From a regulatory standpoint, each can be addressed and acted on through legislation. FAA's recommendation for implementation of the safety management system (SMS) concept was based on the success of lessons learned from the Commercial Airline Safety Team (CAST).

An outgrowth of Boeing's Accident Prevention Strategy (APS) begun in the 1990s, CAST resulted in significantly fewer accidents. Using established CAST protocols, the International Helicopter Safety Team (IHST) was formed with the express goal of reducing rotorcraft accidents by 80% by 2015.

FAA Aviation Safety 2009 Business Plan
FAA is making aggressive efforts to reduce the fatal accident rate for rotorcraft operators. Included in the agency's roadmap are SMS, reduced GA accident rates and a reduction in operational errors. FAA proposes specific RNP/RNAV helicopter arrival and departure routings and proposes that all segments of HEMS flights be conducted under Part 135. For IFR-equipped aircraft, this means WAAS-enabled avionics plus eventual RNP certification. In addition, FAA has identified Part 91 and 135 NVG rulemaking and guidance as key to reducing the number of fatal crashes.

Hazard mapping and minimum altitudes

Recently, FAA published a flight operations handbook for electronic news gathering (ENG) operators. Known as FAA H 8083-12 and available via the agency's website, it is of use to all operators, not just news organizations.

Flight visibilities in Class E or G Airspace can be as low as 1 mile, clear of clouds. This is legal, but is it safe? The concept of hazard mapping-familiarity along route of flight with regard to obstacles, potential landing sites and terrain-remains a strong recommendation.

While professional rotorcraft aviators are accustomed to a thorough preflight, including careful route planning, the concept bears review and considerable attention, especially at times of reduced visibility.

Investigators inspect tour helicopter crash site at Hanea, Kauai HI on Mar 11, 2007. Increased regulation of tour operators has led to reduced fatalities.

FAA recommends that even seasoned operators conduct hazard mapping on a more frequent basis, especially with less than ideal conditions. The handbook provides compelling data for all experience levels.

Minimum altitudes are almost a misnomer for rotorcraft since they operate near the surface by necessity. Again, FAA recommends a review of specific operations that goes beyond the height/velocity charts.
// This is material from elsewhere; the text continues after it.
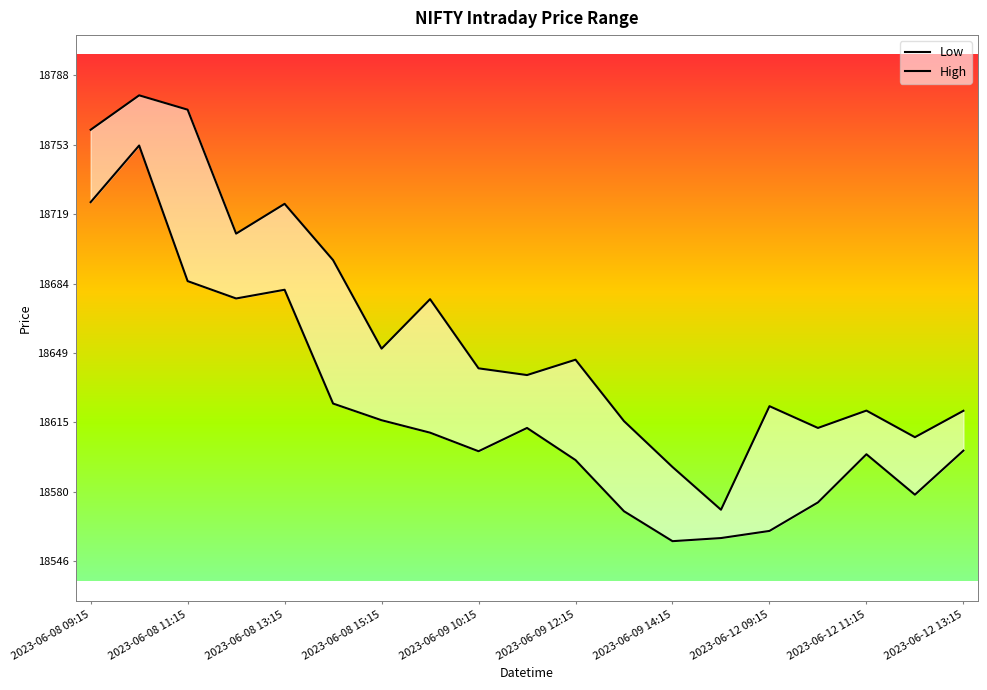

True or false: Low has more than 0 interior local peaks.

True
Is the terrain below you relatively flat with numerous landing sites in the event of a forced landing? Will 500 ft provide sufficient time to recognize a problem and make a landing pointed generally into the wind?These questions apply equally to single-engine aircraft and large, Category A rotorcraft. Often, 1000 ft agl or higher is indicated, given specific circumstances.

Finally, flight and duty time limitations play a major role, especially with Part 91 single-pilot aircraft. In the absence of formal requirements, long days and nights can have a cumulative effect on physiological performance and reaction times, as does the added stress of completing the mission.

FAA recommends establishing duty time and rest requirements based on 14 CFR Part 135. Numerous service providers can help with the establishment or fine-tuning of an operator's current Part 91 rules as established in its flight ops manual (FOM) and standard operating procedures (SOPs).

High and low reconnaissance of the LZ

Perhaps no single useful piece of information for aviators matches the importance of a thorough review of the intended landing zone (LZ) than the high and low recon.

Many accidents have occurred where the pilot was making multiple stops to the same location (eg, firefighting using a Bambi bucket), making repetitive helicopter emergency medical service (HEMS) trips to the same accident site, or logging.

Wind directions change as daytime temperatures climb or fall, requiring different arrival and departure vectors. Keeping a close eye on environmental factors that contribute to wind shifts, especially in firefighting, is crucial.

And while many flight operations fly strictly VFR, the industry has had significant problems with inadvertent flight into IMC, often with fatal consequences. Solid preflight planning, along with a call to the local FSS, will help establish the go/no-go decision during the preflight phase.